Les coéditions avec des éditeurs européens sont devenues rarissimes, au fil des années. Dans les années 70 et 80, les EOI, par exemple, avaient publié en coédition avec Nathan (4 titres) et des éditeurs britanniques (4 titres dont 2 avec Mac Millan). Par la suite, 4 titres furent édités en coédition avec ARS Terres créoles (La Réunion) entre 1992 et 1999. Depuis, les coéditions les plus récentes se font avec l’Inde, en particulier avec Dhingra book house donnant lieu, en 2005, à la série à succès Mes contes préférés (20 000 exemplaires vendus) qui reprend des contes traditionnels libres de droits comme Aladin, Le chat botté ou La belle et la bête. Une autre coédition avec Star publication pour des dictionnaires trilingues (8) (tirage moyen de 1000 exemplaires), s’est également très bien vendue. Les EOI comptent, toujours par le biais de la coédition, s’attaquer par la suite, au marché indien avec des produits en langue française.
Concernant les autres éditeurs, la dernière coédition en date concerne la collection Le caméléon vert, lancée en Afrique par Edicef en 1999, et qui avait concerné Vizavi (9).

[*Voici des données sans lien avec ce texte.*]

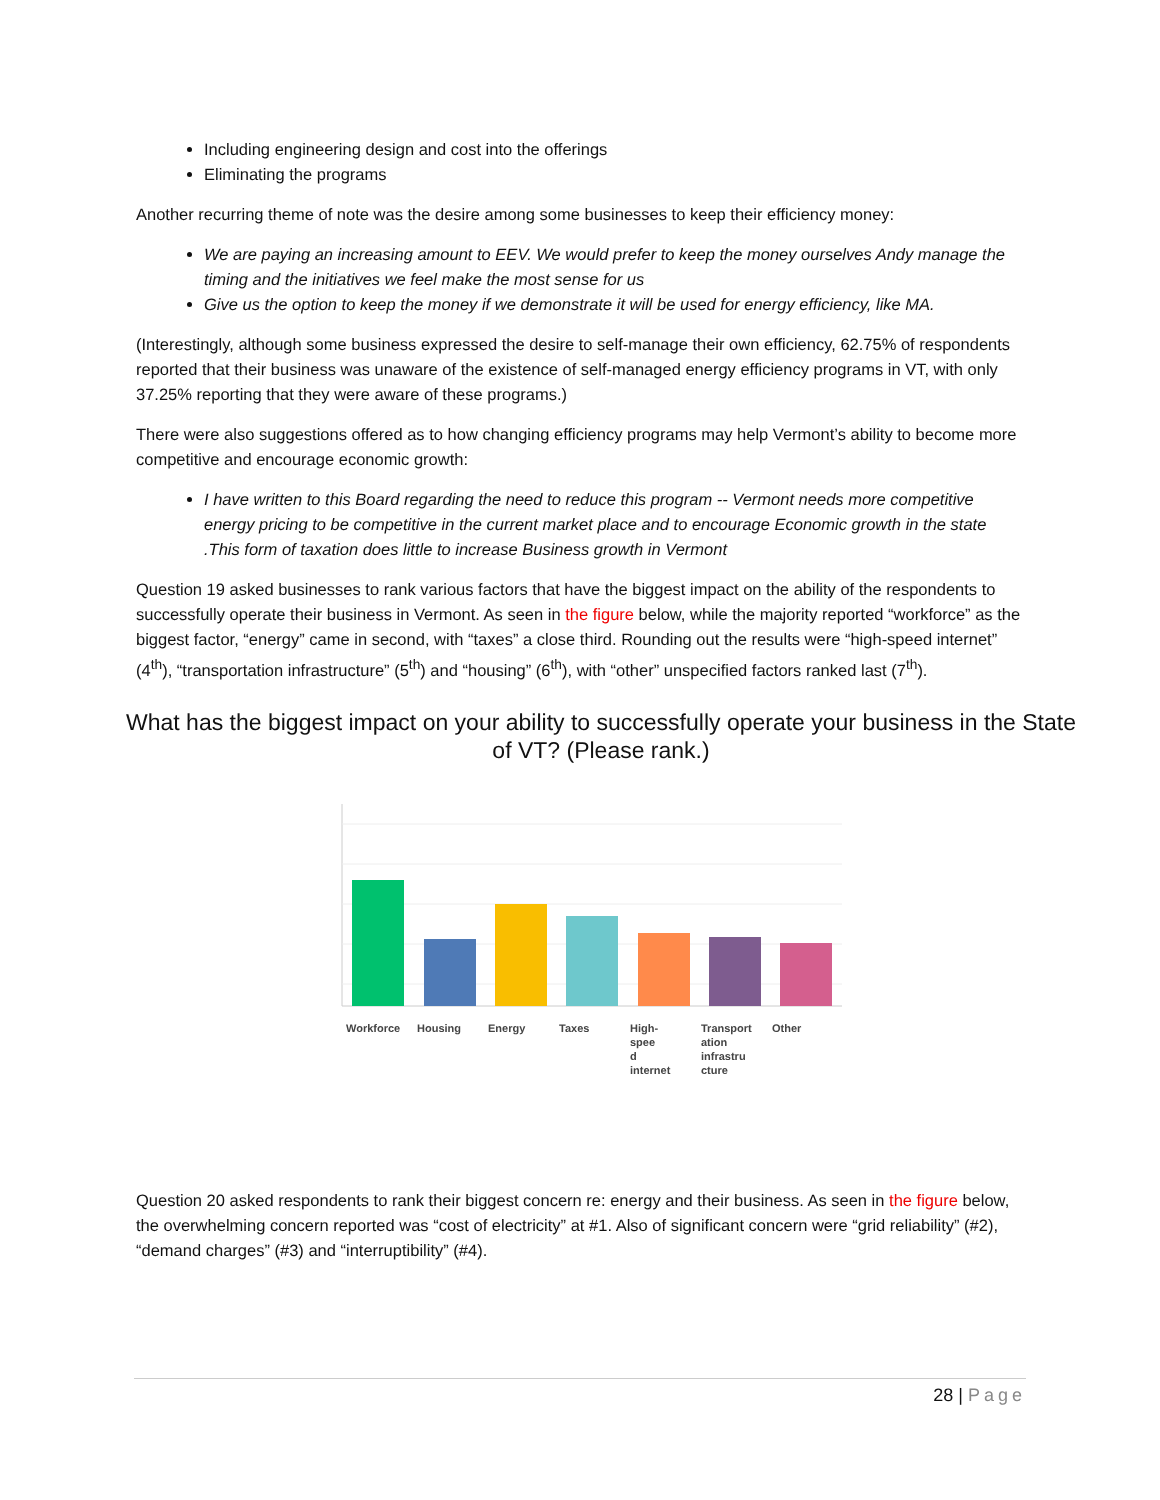Including engineering design and cost into the offerings
Eliminating the programs
Another recurring theme of note was the desire among some businesses to keep their efficiency money:
We are paying an increasing amount to EEV. We would prefer to keep the money ourselves Andy manage the timing and the initiatives we feel make the most sense for us
Give us the option to keep the money if we demonstrate it will be used for energy efficiency, like MA.
(Interestingly, although some business expressed the desire to self-manage their own efficiency, 62.75% of respondents reported that their business was unaware of the existence of self-managed energy efficiency programs in VT, with only 37.25% reporting that they were aware of these programs.)
There were also suggestions offered as to how changing efficiency programs may help Vermont’s ability to become more competitive and encourage economic growth:
I have written to this Board regarding the need to reduce this program -- Vermont needs more competitive energy pricing to be competitive in the current market place and to encourage Economic growth in the state .This form of taxation does little to increase Business growth in Vermont
Question 19 asked businesses to rank various factors that have the biggest impact on the ability of the respondents to successfully operate their business in Vermont. As seen in the figure below, while the majority reported “workforce” as the biggest factor, “energy” came in second, with “taxes” a close third. Rounding out the results were “high-speed internet” (4<sup>th</sup>), “transportation infrastructure” (5<sup>th</sup>) and “housing” (6<sup>th</sup>), with “other” unspecified factors ranked last (7<sup>th</sup>).
What has the biggest impact on your ability to successfully operate your business in the State of VT? (Please rank.)
Workforce Housing Energy Taxes High-
spee
d
internet
Transport
ation
infrastru
cture
Other
Question 20 asked respondents to rank their biggest concern re: energy and their business. As seen in the figure below, the overwhelming concern reported was “cost of electricity” at #1. Also of significant concern were “grid reliability” (#2), “demand charges” (#3) and “interruptibility” (#4).
28 | Page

En ce qui concerne les auteurs, on en compte, de 1996 à 2003, 788 pour 1076 ouvrages
dont 351 institutions (associations, ministères, firmes…) et 437 auteurs individuels, chiffre important pour un aussi petit pays où vivre de ces droits d’auteur est difficile… Il s’agit sans doute d’un record : Jean Georges Prosper comptabilisait des origines à 1993 « Deux cent vingt-cinq auteurs… Près de sept cents ouvrages littéraires » pour la seule littérature française il est vrai… (10) Le nombre d’ouvrages édités à compte d’auteurs constitue 20 à 25 % de l’ensemble des ouvrages, ce qui dénote également un changement important dans le paysage littéraire puisque, du fait de l’absence d’éditeurs, tous les ouvrages étaient publiés à compte d’auteur jusqu’en 1975.
Les lieux
A la différence de la Réunion où l’essentiel de l’édition est regroupé autour de l’agglomération de Saint Denis, Maurice est l’objet d’un véritable éparpillement éditorial avec 29 villes. La capitale, Port Louis, n’est d’ailleurs pas le lieu principal d’édition et ne représente que 28,3 % de l’ensemble des ouvrages (11). Beau Bassin – Rose Hill (siège des éditions de l’Océan indien) est la plus prolifique avec 38,1 %, suivi par Vacoa – Phoenix (siège des éditions Le printemps) avec 16 %.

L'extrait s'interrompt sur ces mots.